Conservative candidate Park Geun-hye had a thin lead in polls published last week, the last allowed under election rules.
Park's left-wing challenger, Moon Jae-in, has promised to perform global pop sensation Psy's Gangnam Style "horse dance" if turnout hits 77 percent.
That turnout would signify a high level of participation by young voters who pollsters say could propel Moon into the presidential "Blue House".
With three hours until the polls close, turnout was 59.3 percent, higher than the two previous presidential elections and well on track to achieve 70 percent.
If Park wins, the unmarried 60-year old would be the first woman leader of the country, which is still largely run by men in dark suits. {ID:nL4N09K1P3]
"I trust her. She will save our country," said Park Hye-sook, 67, who voted in an affluent Seoul district early in the morning.
"Her father ... rescued the country," said the housewife and grandmother, who is no relation to the candidate, reflecting the admiration many older voters feel for former president Park Chung-hee, which has translated into support for his daughter.
She has pledged dialogue with impoverished North Korea, whose rocket launch last week reinforced fears it is developing a long-range missile. She has promised a tough line on the isolated North's nuclear and missile programs.
Park, wearing a red muffler, was cheered by crowds chanting her name as she entered the polling station and urged voters to "open a new era".
Moon is a former human rights lawyer who has promised unconditional aid for North Korea and to reintroduce an engagement policy that ushered in closer ties between the Cold War rivals.
Those ties started unraveling with the shooting by North Korea of a tourist from the South in 2008, and deteriorated with the sinking of a South Korean warship in 2010, which the North denies, and the shelling of a South Korean island the same year.
Moon cast his ballot in the southern city of Busan and said voters disenchanted by five years of conservative rule under Lee Myung-bak, who is constitutionally limited to a single term, had the chance to "change the world with their vote".
IT'S THE ECONOMY
More than 40 million people are eligible to cast their votes. Polling stations will close at 6 p.m. (0900 GMT) and the three network television stations will announce the result of a jointly conducted exit poll shortly afterwards.
While Park's bid to become president has stirred debate and divisions about her father's rule, and the prospect of a nuclear-armed North Korea also hangs over the country, the main issue in the election has been the economy.
While outwardly successful and home to some of the world's biggest companies, such as Samsung Electronics Co Ltd and Hyundai Motor Co, South Korean society has become steadily more unequal.
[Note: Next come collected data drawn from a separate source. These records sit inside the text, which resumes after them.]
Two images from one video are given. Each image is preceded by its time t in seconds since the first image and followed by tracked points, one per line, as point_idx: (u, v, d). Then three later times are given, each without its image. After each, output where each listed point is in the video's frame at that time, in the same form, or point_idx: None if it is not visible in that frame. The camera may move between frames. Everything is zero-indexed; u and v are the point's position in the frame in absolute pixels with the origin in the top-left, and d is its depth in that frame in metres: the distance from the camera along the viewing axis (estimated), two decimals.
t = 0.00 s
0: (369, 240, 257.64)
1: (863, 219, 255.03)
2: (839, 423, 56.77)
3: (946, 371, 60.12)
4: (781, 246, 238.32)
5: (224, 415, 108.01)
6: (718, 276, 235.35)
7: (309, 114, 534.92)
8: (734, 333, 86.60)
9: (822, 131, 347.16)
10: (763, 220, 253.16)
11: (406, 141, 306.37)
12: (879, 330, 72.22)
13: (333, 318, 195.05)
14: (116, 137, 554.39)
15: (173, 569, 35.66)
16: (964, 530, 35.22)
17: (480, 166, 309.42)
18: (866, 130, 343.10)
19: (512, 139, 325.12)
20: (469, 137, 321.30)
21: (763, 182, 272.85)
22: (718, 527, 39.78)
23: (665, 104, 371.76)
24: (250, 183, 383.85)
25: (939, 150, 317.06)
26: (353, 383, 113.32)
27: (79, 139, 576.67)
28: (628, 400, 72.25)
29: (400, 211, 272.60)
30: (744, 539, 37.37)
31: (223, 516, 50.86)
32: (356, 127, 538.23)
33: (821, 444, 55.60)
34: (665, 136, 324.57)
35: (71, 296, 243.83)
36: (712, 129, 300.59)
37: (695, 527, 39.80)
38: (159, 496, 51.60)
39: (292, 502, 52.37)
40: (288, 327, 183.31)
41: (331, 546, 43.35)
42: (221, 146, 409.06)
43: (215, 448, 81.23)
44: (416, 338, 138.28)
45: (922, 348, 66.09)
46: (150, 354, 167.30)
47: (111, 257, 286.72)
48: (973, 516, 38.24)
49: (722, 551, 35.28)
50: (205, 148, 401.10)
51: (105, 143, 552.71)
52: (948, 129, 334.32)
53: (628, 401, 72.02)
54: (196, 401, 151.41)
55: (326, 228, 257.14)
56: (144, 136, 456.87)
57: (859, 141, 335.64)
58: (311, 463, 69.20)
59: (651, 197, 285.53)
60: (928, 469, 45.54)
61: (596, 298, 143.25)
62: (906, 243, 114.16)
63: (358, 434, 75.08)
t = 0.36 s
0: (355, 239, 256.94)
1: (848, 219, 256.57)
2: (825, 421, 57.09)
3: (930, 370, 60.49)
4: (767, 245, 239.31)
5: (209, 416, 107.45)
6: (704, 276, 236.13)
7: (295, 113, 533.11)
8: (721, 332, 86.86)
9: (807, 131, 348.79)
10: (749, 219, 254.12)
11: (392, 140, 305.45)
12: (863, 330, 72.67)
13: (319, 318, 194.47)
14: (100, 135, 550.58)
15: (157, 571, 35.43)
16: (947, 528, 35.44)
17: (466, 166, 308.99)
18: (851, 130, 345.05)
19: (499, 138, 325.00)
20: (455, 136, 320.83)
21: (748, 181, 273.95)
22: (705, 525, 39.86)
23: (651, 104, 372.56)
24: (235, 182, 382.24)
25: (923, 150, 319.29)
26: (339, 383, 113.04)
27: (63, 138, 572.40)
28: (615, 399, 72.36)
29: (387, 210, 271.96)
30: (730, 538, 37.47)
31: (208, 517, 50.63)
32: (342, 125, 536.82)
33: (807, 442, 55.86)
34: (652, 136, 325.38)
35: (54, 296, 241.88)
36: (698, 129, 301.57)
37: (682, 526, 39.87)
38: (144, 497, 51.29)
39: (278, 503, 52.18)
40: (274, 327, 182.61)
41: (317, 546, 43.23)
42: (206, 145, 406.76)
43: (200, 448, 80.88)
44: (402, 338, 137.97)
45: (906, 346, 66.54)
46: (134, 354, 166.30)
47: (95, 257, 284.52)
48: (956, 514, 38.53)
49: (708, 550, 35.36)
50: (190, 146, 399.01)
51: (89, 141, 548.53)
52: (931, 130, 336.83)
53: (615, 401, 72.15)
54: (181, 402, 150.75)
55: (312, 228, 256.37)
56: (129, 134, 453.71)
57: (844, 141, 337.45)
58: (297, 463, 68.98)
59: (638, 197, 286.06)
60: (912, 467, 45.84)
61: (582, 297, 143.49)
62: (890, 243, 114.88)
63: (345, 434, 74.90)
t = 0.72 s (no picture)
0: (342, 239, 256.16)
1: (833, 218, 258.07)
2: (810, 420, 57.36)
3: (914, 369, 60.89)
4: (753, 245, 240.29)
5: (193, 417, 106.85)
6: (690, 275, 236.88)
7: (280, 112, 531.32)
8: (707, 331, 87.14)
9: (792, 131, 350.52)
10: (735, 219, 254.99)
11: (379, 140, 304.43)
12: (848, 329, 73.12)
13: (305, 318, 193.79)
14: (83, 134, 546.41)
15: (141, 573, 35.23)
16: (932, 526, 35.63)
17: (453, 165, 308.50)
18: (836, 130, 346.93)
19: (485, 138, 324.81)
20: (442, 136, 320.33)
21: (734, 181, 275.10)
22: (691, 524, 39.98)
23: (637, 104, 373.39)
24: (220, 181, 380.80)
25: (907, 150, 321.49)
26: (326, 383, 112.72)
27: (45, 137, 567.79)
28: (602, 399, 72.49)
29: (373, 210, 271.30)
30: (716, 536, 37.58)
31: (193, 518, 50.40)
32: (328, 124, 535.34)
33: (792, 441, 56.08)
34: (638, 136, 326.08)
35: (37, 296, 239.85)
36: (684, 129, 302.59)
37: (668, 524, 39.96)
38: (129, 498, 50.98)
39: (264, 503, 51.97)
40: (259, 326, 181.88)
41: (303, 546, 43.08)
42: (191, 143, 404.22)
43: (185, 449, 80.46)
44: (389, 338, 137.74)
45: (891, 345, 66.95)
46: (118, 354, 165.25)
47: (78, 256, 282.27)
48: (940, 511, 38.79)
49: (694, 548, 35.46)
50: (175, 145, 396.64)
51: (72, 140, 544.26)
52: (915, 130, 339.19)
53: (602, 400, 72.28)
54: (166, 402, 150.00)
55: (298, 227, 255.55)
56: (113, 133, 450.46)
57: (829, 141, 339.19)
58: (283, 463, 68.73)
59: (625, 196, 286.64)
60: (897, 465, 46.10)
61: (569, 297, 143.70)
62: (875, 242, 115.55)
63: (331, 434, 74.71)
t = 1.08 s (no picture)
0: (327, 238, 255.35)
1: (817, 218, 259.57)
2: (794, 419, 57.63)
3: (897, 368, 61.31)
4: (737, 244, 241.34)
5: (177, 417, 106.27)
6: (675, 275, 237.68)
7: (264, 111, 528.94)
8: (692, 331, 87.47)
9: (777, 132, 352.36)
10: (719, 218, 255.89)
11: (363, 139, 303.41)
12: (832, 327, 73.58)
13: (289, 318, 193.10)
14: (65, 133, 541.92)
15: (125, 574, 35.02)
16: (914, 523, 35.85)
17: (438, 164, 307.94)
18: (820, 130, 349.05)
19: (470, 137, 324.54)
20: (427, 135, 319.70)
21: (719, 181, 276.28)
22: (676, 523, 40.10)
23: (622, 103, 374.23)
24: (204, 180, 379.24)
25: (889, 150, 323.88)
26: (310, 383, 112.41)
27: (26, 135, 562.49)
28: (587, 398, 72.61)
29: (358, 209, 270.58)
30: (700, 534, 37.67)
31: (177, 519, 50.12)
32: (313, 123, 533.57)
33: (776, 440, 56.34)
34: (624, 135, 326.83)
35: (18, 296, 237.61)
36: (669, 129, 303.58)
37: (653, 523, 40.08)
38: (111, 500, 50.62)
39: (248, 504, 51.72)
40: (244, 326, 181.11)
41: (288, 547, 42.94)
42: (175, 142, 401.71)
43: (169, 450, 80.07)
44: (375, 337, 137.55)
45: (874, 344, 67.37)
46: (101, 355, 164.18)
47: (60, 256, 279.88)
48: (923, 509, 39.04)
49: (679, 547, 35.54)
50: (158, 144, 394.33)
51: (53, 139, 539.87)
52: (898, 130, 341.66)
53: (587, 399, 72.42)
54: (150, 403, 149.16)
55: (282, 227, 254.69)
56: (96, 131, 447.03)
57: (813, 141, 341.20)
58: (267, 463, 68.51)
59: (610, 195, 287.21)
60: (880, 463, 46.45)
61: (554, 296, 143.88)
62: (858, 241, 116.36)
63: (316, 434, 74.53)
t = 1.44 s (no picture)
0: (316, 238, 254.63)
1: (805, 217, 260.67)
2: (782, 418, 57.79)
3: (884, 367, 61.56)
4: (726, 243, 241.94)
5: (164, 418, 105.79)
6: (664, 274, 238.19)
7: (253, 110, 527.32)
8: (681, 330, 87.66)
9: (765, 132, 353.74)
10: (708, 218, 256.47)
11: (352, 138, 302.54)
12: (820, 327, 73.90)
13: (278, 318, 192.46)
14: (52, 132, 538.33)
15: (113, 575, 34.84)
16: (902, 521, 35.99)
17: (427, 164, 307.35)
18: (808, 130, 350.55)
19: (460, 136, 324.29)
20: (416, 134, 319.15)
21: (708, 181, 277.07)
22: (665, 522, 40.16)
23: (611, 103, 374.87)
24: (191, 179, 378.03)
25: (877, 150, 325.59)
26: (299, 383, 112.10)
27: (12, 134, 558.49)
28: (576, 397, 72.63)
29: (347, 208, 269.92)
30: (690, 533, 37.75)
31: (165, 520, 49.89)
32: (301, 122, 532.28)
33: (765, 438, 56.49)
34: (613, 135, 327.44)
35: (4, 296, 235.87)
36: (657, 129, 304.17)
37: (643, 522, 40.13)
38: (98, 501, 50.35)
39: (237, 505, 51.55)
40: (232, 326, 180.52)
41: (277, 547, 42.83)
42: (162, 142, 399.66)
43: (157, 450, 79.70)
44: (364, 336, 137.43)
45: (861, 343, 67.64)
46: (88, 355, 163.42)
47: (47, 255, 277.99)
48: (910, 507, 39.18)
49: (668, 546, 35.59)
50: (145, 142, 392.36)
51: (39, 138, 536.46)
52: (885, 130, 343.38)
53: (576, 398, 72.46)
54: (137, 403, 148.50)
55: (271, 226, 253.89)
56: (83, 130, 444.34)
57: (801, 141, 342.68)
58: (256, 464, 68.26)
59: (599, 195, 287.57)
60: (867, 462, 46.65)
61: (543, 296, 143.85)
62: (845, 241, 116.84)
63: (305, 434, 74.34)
Park advocated a broader welfare policy than when she ran five years ago, when she failed to win the conservative presidential nomination, but says she will not raise taxes or spend more money to boost the economy, instead relying on cutting wasteful spending.
Moon, by contrast, has proposed an $18 billion jobs package, boosting maternity pay and taxing the super-rich. He has also pledged to repeal a controversial free trade agreement with the United States.
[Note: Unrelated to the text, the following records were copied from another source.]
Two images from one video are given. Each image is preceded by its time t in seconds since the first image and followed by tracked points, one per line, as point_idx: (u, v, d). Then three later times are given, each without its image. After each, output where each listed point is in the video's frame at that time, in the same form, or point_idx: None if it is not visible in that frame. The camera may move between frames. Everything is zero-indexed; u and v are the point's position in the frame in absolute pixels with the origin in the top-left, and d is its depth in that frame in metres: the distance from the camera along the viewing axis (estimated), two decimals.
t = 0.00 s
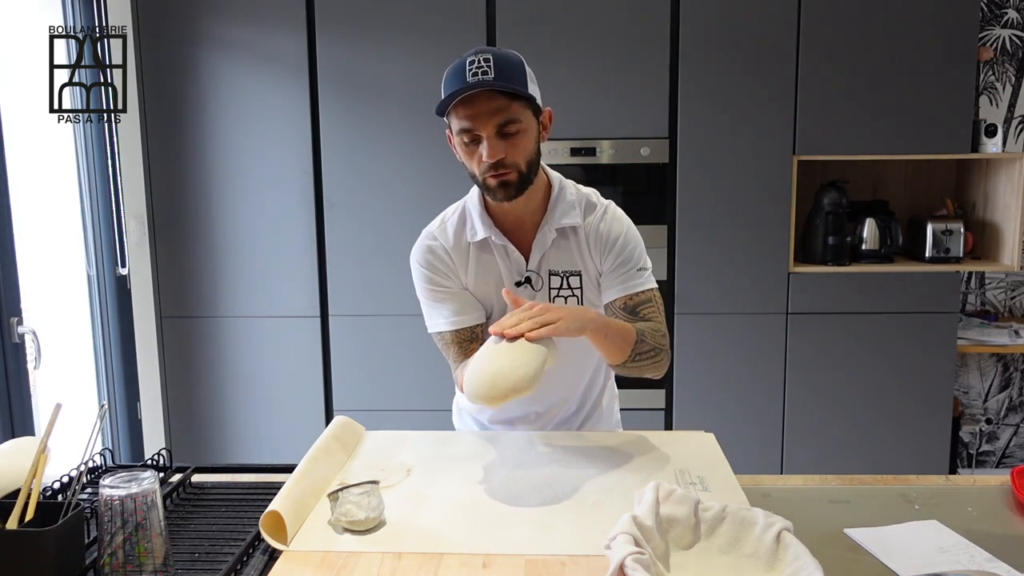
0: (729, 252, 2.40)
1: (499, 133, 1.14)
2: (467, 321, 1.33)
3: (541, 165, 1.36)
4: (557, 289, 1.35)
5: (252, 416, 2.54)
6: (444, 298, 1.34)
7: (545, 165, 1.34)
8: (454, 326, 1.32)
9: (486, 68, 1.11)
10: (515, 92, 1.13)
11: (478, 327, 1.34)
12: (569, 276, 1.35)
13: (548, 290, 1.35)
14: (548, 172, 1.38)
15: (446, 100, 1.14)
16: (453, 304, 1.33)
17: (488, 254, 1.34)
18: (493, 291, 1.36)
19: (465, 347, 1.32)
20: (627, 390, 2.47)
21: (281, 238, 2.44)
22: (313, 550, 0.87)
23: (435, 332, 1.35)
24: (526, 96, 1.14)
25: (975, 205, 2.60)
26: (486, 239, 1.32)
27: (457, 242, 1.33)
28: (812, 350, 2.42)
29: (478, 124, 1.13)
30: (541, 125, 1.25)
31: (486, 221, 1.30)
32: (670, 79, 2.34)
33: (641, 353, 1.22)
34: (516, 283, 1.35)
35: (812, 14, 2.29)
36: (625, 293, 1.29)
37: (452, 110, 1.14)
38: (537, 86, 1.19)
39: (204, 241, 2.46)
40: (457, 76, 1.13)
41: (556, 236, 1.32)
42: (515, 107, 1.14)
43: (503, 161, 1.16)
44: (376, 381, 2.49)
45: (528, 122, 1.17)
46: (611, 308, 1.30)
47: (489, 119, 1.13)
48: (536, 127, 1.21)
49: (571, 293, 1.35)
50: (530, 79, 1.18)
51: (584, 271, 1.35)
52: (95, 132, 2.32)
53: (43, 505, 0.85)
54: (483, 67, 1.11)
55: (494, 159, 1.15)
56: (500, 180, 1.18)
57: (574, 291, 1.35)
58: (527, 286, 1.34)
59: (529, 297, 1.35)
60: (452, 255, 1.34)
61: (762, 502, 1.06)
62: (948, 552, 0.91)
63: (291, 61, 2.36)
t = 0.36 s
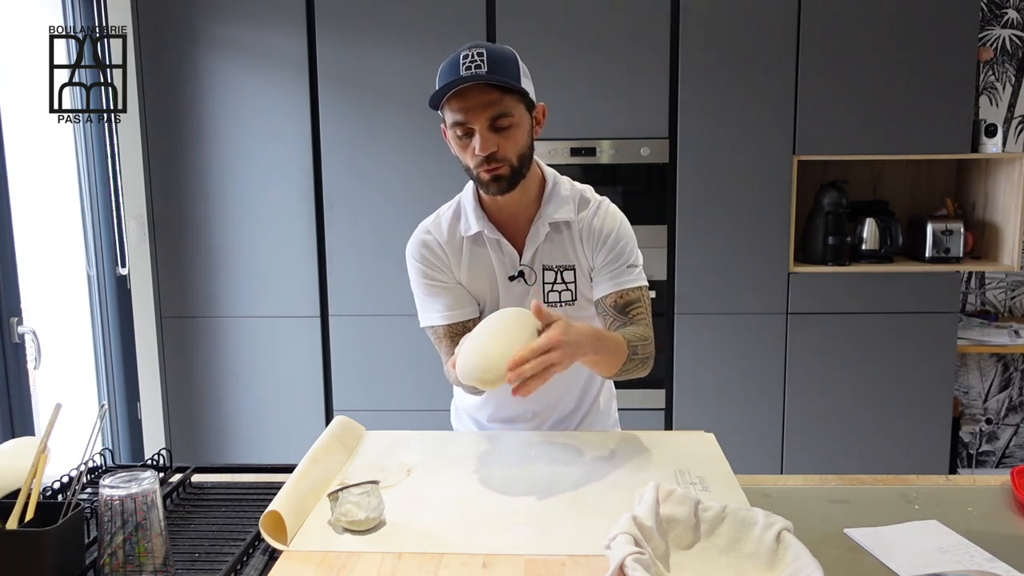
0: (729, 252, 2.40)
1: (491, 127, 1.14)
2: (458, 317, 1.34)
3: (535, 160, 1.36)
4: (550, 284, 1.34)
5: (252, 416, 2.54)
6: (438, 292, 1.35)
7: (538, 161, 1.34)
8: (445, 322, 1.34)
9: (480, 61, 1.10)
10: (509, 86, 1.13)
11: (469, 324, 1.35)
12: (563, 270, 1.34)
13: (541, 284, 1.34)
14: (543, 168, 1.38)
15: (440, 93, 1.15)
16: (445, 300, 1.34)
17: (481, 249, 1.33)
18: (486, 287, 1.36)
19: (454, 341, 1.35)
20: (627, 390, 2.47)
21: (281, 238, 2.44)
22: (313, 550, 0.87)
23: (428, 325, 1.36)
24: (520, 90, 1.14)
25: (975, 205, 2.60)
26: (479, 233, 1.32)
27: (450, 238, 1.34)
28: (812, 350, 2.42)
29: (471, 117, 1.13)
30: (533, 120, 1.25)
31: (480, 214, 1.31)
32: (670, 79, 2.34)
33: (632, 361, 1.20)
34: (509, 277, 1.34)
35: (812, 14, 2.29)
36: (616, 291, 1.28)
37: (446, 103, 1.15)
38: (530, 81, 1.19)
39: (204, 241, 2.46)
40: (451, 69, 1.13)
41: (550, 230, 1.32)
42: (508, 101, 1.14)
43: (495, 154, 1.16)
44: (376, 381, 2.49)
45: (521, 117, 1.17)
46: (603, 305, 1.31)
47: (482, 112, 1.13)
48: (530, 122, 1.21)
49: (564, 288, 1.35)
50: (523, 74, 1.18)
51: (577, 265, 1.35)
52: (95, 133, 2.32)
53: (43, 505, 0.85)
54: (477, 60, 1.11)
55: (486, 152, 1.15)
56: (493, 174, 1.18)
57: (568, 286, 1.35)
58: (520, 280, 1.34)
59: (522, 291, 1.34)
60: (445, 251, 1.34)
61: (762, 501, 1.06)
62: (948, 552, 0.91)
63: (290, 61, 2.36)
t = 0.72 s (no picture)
0: (729, 252, 2.40)
1: (503, 145, 1.14)
2: (446, 319, 1.33)
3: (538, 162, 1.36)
4: (549, 284, 1.35)
5: (252, 416, 2.54)
6: (429, 292, 1.33)
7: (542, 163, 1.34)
8: (430, 322, 1.33)
9: (489, 79, 1.11)
10: (518, 103, 1.12)
11: (452, 332, 1.35)
12: (562, 272, 1.34)
13: (540, 284, 1.35)
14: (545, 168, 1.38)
15: (449, 111, 1.14)
16: (437, 300, 1.33)
17: (480, 248, 1.34)
18: (482, 286, 1.36)
19: (433, 344, 1.33)
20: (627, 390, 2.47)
21: (281, 238, 2.44)
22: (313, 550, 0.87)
23: (412, 324, 1.34)
24: (529, 106, 1.13)
25: (975, 205, 2.60)
26: (480, 232, 1.33)
27: (449, 236, 1.34)
28: (811, 350, 2.42)
29: (482, 137, 1.13)
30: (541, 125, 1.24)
31: (481, 213, 1.32)
32: (670, 78, 2.34)
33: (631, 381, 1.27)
34: (507, 276, 1.34)
35: (812, 14, 2.29)
36: (612, 303, 1.33)
37: (455, 121, 1.13)
38: (537, 89, 1.19)
39: (203, 240, 2.46)
40: (459, 87, 1.12)
41: (551, 231, 1.33)
42: (518, 118, 1.13)
43: (506, 171, 1.17)
44: (376, 381, 2.49)
45: (530, 130, 1.17)
46: (599, 314, 1.35)
47: (493, 132, 1.12)
48: (537, 131, 1.21)
49: (562, 289, 1.35)
50: (531, 83, 1.17)
51: (577, 267, 1.35)
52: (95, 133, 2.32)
53: (43, 505, 0.85)
54: (485, 79, 1.11)
55: (498, 170, 1.16)
56: (503, 187, 1.20)
57: (566, 287, 1.35)
58: (518, 280, 1.34)
59: (520, 290, 1.35)
60: (443, 249, 1.34)
61: (762, 502, 1.06)
62: (949, 552, 0.91)
63: (290, 61, 2.36)
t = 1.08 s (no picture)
0: (730, 252, 2.40)
1: (519, 158, 1.14)
2: (444, 323, 1.33)
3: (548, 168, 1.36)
4: (557, 290, 1.34)
5: (252, 416, 2.54)
6: (429, 293, 1.32)
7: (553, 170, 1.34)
8: (427, 325, 1.33)
9: (509, 92, 1.11)
10: (536, 118, 1.12)
11: (449, 335, 1.36)
12: (570, 278, 1.34)
13: (548, 289, 1.35)
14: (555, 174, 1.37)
15: (467, 122, 1.13)
16: (437, 302, 1.33)
17: (487, 252, 1.34)
18: (488, 289, 1.36)
19: (429, 346, 1.35)
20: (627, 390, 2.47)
21: (281, 238, 2.44)
22: (313, 550, 0.87)
23: (410, 324, 1.34)
24: (547, 121, 1.13)
25: (975, 205, 2.60)
26: (489, 236, 1.32)
27: (456, 238, 1.33)
28: (811, 350, 2.42)
29: (499, 150, 1.13)
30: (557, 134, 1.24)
31: (491, 217, 1.31)
32: (670, 79, 2.34)
33: (628, 393, 1.27)
34: (514, 280, 1.34)
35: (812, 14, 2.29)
36: (616, 313, 1.33)
37: (472, 134, 1.13)
38: (555, 100, 1.18)
39: (204, 240, 2.46)
40: (478, 98, 1.12)
41: (561, 238, 1.33)
42: (536, 133, 1.13)
43: (522, 183, 1.17)
44: (376, 381, 2.49)
45: (546, 143, 1.17)
46: (604, 325, 1.35)
47: (510, 146, 1.12)
48: (553, 142, 1.20)
49: (570, 295, 1.35)
50: (549, 94, 1.17)
51: (585, 274, 1.35)
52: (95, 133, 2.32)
53: (43, 505, 0.85)
54: (504, 92, 1.11)
55: (514, 183, 1.15)
56: (518, 198, 1.20)
57: (574, 293, 1.35)
58: (526, 284, 1.34)
59: (527, 294, 1.35)
60: (448, 250, 1.33)
61: (762, 501, 1.06)
62: (949, 552, 0.91)
63: (290, 61, 2.36)
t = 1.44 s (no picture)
0: (730, 252, 2.40)
1: (525, 151, 1.14)
2: (454, 313, 1.32)
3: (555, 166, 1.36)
4: (560, 287, 1.34)
5: (252, 416, 2.54)
6: (437, 284, 1.31)
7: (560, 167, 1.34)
8: (436, 315, 1.32)
9: (514, 85, 1.11)
10: (543, 111, 1.12)
11: (458, 325, 1.35)
12: (574, 275, 1.34)
13: (551, 287, 1.34)
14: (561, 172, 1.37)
15: (473, 115, 1.13)
16: (446, 292, 1.32)
17: (493, 247, 1.33)
18: (493, 285, 1.36)
19: (438, 338, 1.34)
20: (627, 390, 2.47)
21: (281, 238, 2.44)
22: (313, 550, 0.87)
23: (419, 316, 1.33)
24: (553, 114, 1.13)
25: (975, 205, 2.60)
26: (496, 231, 1.32)
27: (464, 232, 1.33)
28: (811, 350, 2.42)
29: (504, 142, 1.13)
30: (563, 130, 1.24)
31: (497, 211, 1.31)
32: (670, 79, 2.34)
33: (621, 391, 1.27)
34: (518, 276, 1.34)
35: (812, 14, 2.29)
36: (613, 309, 1.33)
37: (478, 126, 1.13)
38: (560, 95, 1.19)
39: (204, 240, 2.46)
40: (484, 92, 1.13)
41: (565, 235, 1.33)
42: (541, 126, 1.13)
43: (527, 176, 1.16)
44: (376, 381, 2.49)
45: (552, 137, 1.16)
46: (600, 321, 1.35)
47: (516, 139, 1.12)
48: (559, 137, 1.20)
49: (573, 292, 1.35)
50: (555, 89, 1.17)
51: (588, 271, 1.34)
52: (95, 133, 2.32)
53: (43, 505, 0.85)
54: (510, 85, 1.11)
55: (519, 175, 1.15)
56: (523, 192, 1.19)
57: (578, 290, 1.35)
58: (530, 281, 1.34)
59: (531, 291, 1.35)
60: (455, 244, 1.33)
61: (762, 501, 1.06)
62: (949, 552, 0.91)
63: (291, 61, 2.36)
Park's father took power in a 1961 coup and helped push South Korea from poverty to developed nation status, but at the cost of repressing human rights and democracy.
His wife was shot by a North Korean-backed assassin who was gunning for him in 1974 and his then young daughter took on the role of South Korea's first lady until Park's own killing in 1979 by his security chief after a drunken night out.
The younger Park has at times sought to appeal to the spirit that her father embodied. On Tuesday she evoked his economic call to arms of "Let's Live well" in a bid to rally her party faithful.
But at other times she has stumbled over apologies to victims of her father's rule and sought to appeal to her mother's softer image.
Moon, jailed in 1975 when he was a student activist, has attacked Park "for living the life of a princess". His only political experience was as an aide to former President Roh Moo-hyun, who was his law partner.